The doctors were removing the growth when they couldn’t believe their eyes – they found a nearly perfect little foot and a partially formed second one inside the infant’s brain. They reported that it looked like a delivery of a baby out of a babies brain.
Sometimes, in the womb, a twin begins to form within a foetus. Another explication is that sometimes cells can “get confused” and differenciate into tissues they are not supposed to. But such growth, called “teratomes” are usually much less complex than a foot or hand.



Alien hand syndrome

A pacient suffering from this neurological disorder is unable to control the movements of one of his hands even thought he or she has full sensation in the affected limb. The hand is not felt as part of the body and becomes personified, with a will of its own.
The cause can be a brain surgery or a trauma. Depending on the injury, the movements of the alien hand may be random or have a purpose and may interact or not with the other hand, being dominant or non-dominant.
When the syndrome is the result of a brain tumor, it is possible that the alien hand starts to engage in complex and purposeful behaviors.

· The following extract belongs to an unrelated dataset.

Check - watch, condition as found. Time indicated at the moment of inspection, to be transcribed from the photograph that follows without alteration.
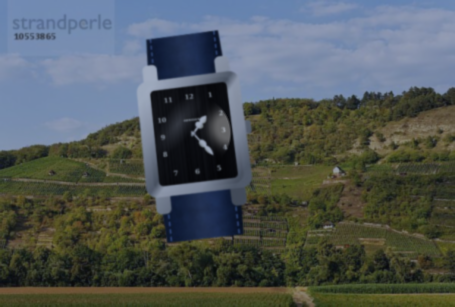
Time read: 1:24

A case has been described, where, while the patient buttoned his shirt, the alien hand undid the buttons.
Sometimes the sufferer is not aware of the action of the strange limb, until it’s too late. It’s like sharing the body with a naughty stranger. Some patients start to hate their hands because of its unacceptable behavior.





Progeria

Premature senility is a severe genetic condition. It occurs in one per 8 million live births. They usually die at the age of 10 to 15 of heart failure. At that age, the victims have the physical condition of an 80 year old.
Some of the first symptoms is the poor weight gain, a physical growth failure and a localized scleroderma-like skin condition. At the beginning of puberty they usually have the aspect of a fragile, elderly person, with typical symptoms such as alopecia, wrinkled skin or atherosclerosis.
Most of them age eight to ten times faster than an average person.





Human horn growth

Cutaneous horns are rare, keratinous skin tumors with the aspect of horns, wood or coral. Most of them are small, but in rare occasions they can actually look like an animals horn.